Abu Hurairah pun mengajukan pertanyaan lagi. “Wahai Amirul Mukminin, untuk apa Anda mendata harta saya?” Umar kembali menjelaskan: “Beginilah saya memperlakukan para pejabat. Kami catat semua kekayaannya sebelum menjadi pejabat. Nanti setelah selesai menjabat, kekayaannya juga kami data. Jika terjadi tambahan yang tidak wajar, maka harta itu kami ambil untuk dikembalikan ke Baitul Mal. Adapun haknya kami berikan sesuai kelayakan.”
Abu Hurairah kembali bertanya;
“Kalau begitu, engkau mencurigai kami jika kami melakuka kecurangan?”
Umar pun menjawab:
“Kalau sejak awal saya curiga, tentu saya tidak akan mengangkatmu menjadi gubernur. Ini sekedar untuk menghilangkan keraguan dan buruk sangka. Sebab, saya lihat beberapa pejabat mempunyai harta yang meningkat drastis sejak mereka menjabat dan melebihi gaji yang semestinya. Mungkin saja itu didapat dengan cara halal, berbisnis misalnya.”

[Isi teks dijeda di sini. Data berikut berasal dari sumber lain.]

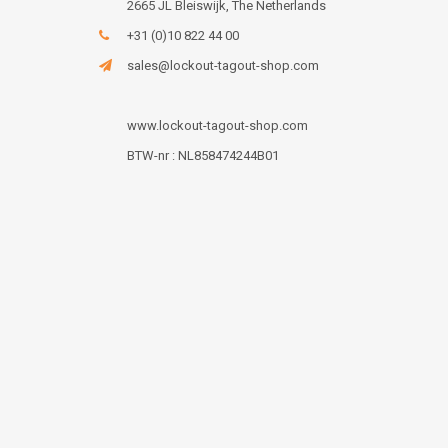
2665 JL Bleiswijk, The Netherlands
+31 (0)10 822 44 00
sales@lockout-tagout-shop.com
www.lockout-tagout-shop.com
BTW-nr : NL858474244B01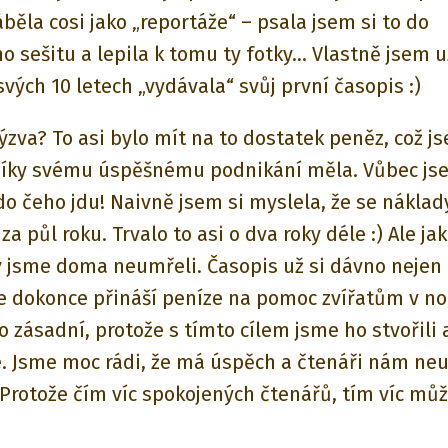
běla cosi jako „reportáže“ – psala jsem si to do
o sešitu a lepila k tomu ty fotky… Vlastně jsem u
vých 10 letech „vydávala“ svůj první časopis :)
ýzva? To asi bylo mít na to dostatek peněz, což j
díky svému úspěšnému podnikání měla. Vůbec js
 do čeho jdu! Naivně jsem si myslela, že se nákla
 za půl roku. Trvalo to asi o dva roky déle :) Ale jak
dy jsme doma neumřeli. Časopis už si dávno nejen
le dokonce přináší peníze na pomoc zvířatům v nou
 zásadní, protože s tímto cílem jsme ho stvořili 
 Jsme moc rádi, že má úspěch a čtenáři nám neu
. Protože čím víc spokojených čtenářů, tím víc m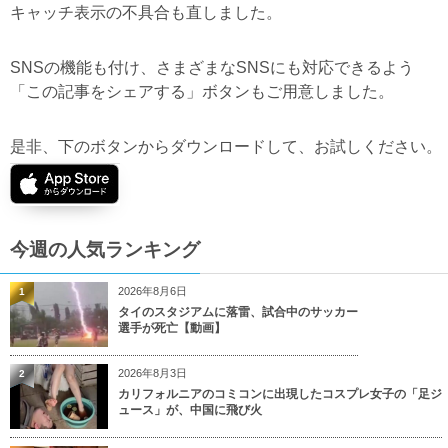
キャッチ表示の不具合も直しました。
SNSの機能も付け、さまざまなSNSにも対応できるよう
「この記事をシェアする」ボタンもご用意しました。
是非、下のボタンからダウンロードして、お試しください。
今週の人気ランキング
2026年8月6日
1
タイのスタジアムに落雷、試合中のサッカー
選手が死亡【動画】
2026年8月3日
2
カリフォルニアのコミコンに出現したコスプレ女子の「足ジ
ュース」が、中国に飛び火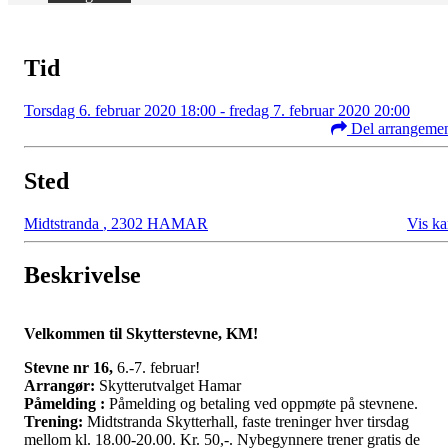
Tid
Torsdag 6. februar 2020 18:00 - fredag 7. februar 2020 20:00
Del arrangeme
Sted
Midtstranda
,
2302 HAMAR
Vis ka
Beskrivelse
Velkommen til Skytterstevne, KM!
Stevne nr 16,
6.-7. februar!
Arrangør:
Skytterutvalget Hamar
Påmelding :
Påmelding og betaling ved oppmøte på stevnene.
Trening:
Midtstranda Skytterhall, faste treninger hver tirsdag
mellom kl. 18.00-20.00. Kr. 50,-. Nybegynnere trener gratis de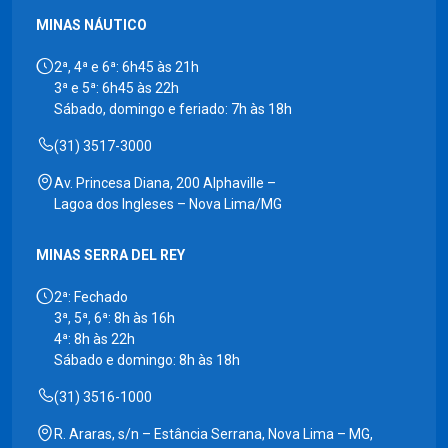
MINAS NÁUTICO
2ª, 4ª e 6ª: 6h45 às 21h
3ª e 5ª: 6h45 às 22h
Sábado, domingo e feriado: 7h às 18h
(31) 3517-3000
Av. Princesa Diana, 200 Alphaville –
Lagoa dos Ingleses – Nova Lima/MG
MINAS SERRA DEL REY
2ª: Fechado
3ª, 5ª, 6ª: 8h às 16h
4ª: 8h às 22h
Sábado e domingo: 8h às 18h
(31) 3516-1000
R. Araras, s/n – Estância Serrana, Nova Lima – MG,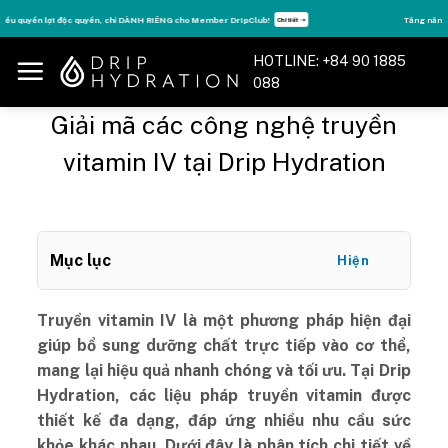
Skip
Tăng năng lượng - sống đỉnh cao với thẻ Vitamin Drip Membership.
Xem ngay ➝
to
content
HOTLINE: +84 90 1885
088
Giải mã các công nghệ truyền
vitamin IV tại Drip Hydration
Mục lục
Hiện
Truyền vitamin IV là một phương pháp hiện đại
giúp bổ sung dưỡng chất trực tiếp vào cơ thể,
mang lại hiệu quả nhanh chóng và tối ưu. Tại Drip
Hydration, các liệu pháp truyền vitamin được
thiết kế đa dạng, đáp ứng nhiều nhu cầu sức
khỏe khác nhau. Dưới đây là phân tích chi tiết về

“Bukanlah bisnis itu juga halal Amirul Mukminin?” Sahut Abu Hurairah.
Umar kembali menjawab: “Bisnis itu halal. Tapi saya tidak mengizinkan pejabatku berbisnis. Tugas mereka sebagai pejabat untuk mengatur masyarakat dengan adil. Kalau mereka berbisnis juga, saya khawatir tugas kewajibannya akan terbengkelai. Masyarakat juga akan segan dan ragu sehingga khawatir muncul ketidakadilan. Beginilah caraku memperlakukan semua pejabat. Siapa yang setuju silakan. Jika tidak setuju tinggalkan.” (Hepi Andi Bastoni, Antara Umar bin Khattab dan Khalid bin Walid, Bogor: Pustaka al Bustan, 2015: 32-34).
Hikmah Kisah
Subhanallah begitu hati-hatinya Khalifah Umar bin Khattab dalam menyeleksi kriteria seorang pejabat Gubernur. Beliau tidak gegabah dalam memilih calon pejabat. Beliau menyadari bahwa peran dan tanggung jawab gubernur tidaklah ringan. Perlu tenaga dan fikiran yang ekstra.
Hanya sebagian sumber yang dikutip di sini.